— Records shown —
------------

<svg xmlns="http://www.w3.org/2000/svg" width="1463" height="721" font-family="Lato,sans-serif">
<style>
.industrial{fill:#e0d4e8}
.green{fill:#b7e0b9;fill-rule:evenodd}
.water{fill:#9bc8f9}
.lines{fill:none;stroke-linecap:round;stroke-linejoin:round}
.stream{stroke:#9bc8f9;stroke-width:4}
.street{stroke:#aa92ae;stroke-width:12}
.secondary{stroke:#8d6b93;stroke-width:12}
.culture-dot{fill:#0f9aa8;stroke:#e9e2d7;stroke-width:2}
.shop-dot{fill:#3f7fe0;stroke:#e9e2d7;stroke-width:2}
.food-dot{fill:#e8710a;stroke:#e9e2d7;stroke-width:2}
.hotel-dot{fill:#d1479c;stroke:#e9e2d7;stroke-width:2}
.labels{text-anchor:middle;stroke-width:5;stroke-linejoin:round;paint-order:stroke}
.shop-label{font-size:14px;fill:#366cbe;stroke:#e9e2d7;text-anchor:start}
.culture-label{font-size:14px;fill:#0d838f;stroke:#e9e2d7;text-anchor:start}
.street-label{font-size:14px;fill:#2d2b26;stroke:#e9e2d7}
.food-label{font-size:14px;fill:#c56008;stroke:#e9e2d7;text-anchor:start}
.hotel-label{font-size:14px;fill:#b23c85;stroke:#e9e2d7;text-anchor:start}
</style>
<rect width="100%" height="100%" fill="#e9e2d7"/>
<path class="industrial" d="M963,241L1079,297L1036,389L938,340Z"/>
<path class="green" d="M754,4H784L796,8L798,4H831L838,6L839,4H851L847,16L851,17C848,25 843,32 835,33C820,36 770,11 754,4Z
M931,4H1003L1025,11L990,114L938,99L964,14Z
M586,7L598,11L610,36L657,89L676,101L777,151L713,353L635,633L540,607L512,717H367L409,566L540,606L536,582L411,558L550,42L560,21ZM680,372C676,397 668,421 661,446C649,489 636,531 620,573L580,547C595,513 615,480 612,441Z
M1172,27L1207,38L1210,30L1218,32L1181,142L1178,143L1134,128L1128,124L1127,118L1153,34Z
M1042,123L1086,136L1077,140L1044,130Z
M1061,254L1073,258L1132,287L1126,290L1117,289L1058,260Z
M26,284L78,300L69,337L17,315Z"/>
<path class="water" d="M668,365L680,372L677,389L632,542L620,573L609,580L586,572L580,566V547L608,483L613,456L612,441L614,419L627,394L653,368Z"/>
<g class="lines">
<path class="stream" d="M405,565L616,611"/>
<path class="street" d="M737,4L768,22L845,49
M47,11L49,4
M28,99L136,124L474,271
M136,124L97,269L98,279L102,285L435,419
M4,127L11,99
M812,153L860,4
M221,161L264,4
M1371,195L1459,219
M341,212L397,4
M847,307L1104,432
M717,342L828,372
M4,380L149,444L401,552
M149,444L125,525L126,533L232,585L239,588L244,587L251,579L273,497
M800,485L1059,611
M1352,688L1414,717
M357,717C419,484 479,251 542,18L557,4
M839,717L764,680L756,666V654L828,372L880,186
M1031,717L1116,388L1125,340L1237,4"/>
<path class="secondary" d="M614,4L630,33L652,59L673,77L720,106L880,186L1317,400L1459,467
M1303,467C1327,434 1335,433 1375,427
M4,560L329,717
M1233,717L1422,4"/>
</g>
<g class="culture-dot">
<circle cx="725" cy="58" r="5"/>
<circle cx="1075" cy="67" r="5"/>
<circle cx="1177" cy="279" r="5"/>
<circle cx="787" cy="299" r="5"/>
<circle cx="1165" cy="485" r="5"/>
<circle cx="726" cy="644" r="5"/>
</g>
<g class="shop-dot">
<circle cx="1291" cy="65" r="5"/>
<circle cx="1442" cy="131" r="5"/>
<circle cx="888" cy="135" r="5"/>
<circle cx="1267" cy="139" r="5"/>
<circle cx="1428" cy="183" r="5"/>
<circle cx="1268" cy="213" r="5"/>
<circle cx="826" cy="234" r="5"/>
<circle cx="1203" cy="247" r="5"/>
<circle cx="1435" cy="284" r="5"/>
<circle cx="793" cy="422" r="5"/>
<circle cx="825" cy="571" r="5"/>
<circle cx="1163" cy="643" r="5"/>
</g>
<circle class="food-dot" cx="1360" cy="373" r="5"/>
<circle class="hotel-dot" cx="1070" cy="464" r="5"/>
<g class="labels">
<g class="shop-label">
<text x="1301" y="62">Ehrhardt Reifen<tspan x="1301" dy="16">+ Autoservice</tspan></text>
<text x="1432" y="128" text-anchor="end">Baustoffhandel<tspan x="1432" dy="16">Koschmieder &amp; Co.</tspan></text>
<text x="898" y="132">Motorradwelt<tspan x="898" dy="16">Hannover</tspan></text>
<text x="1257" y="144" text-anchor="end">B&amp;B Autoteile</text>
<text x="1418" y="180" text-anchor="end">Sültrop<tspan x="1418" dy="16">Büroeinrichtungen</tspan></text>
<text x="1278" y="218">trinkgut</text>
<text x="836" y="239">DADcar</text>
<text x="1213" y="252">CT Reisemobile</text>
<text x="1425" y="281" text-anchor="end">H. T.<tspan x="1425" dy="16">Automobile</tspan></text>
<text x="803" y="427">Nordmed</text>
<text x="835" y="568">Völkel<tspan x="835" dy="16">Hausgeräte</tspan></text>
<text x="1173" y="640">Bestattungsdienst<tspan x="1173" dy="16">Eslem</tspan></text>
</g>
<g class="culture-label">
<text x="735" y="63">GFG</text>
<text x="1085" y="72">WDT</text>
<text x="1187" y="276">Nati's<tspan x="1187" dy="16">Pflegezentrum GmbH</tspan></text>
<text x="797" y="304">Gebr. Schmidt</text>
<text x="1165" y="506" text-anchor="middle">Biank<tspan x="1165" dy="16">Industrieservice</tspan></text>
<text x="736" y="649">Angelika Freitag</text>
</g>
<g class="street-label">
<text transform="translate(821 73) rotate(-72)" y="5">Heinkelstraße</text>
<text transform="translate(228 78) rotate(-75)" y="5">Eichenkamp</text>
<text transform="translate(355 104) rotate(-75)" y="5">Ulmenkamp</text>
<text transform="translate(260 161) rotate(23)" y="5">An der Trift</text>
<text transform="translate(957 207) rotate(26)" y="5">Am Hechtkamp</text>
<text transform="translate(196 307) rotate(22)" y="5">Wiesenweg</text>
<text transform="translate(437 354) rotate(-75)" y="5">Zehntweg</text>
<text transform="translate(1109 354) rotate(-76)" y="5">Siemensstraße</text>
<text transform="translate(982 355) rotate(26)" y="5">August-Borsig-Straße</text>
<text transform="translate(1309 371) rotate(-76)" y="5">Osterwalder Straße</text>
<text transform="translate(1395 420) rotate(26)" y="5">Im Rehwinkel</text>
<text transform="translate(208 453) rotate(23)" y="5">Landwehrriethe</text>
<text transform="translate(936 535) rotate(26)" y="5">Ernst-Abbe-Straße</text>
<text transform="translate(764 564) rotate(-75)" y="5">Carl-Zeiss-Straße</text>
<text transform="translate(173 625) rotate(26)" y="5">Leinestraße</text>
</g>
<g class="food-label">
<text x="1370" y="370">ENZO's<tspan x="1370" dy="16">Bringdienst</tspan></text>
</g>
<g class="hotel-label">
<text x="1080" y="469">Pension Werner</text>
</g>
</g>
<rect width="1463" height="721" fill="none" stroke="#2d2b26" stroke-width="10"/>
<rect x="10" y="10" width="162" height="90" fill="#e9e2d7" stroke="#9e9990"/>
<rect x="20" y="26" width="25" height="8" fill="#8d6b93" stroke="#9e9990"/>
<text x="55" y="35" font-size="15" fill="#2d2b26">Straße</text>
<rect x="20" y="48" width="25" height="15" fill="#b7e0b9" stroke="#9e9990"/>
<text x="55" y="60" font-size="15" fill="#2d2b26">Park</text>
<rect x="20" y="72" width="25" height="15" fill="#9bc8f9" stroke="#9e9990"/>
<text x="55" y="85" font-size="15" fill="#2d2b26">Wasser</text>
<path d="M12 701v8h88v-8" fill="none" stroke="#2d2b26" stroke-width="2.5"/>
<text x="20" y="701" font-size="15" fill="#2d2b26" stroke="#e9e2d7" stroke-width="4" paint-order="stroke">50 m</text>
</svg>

------------

— Your instructions —
For each line above that includes "lines", make a copy.

— Reply to the task —
.lines{fill:none;stroke-linecap:round;stroke-linejoin:round}
<g class="lines">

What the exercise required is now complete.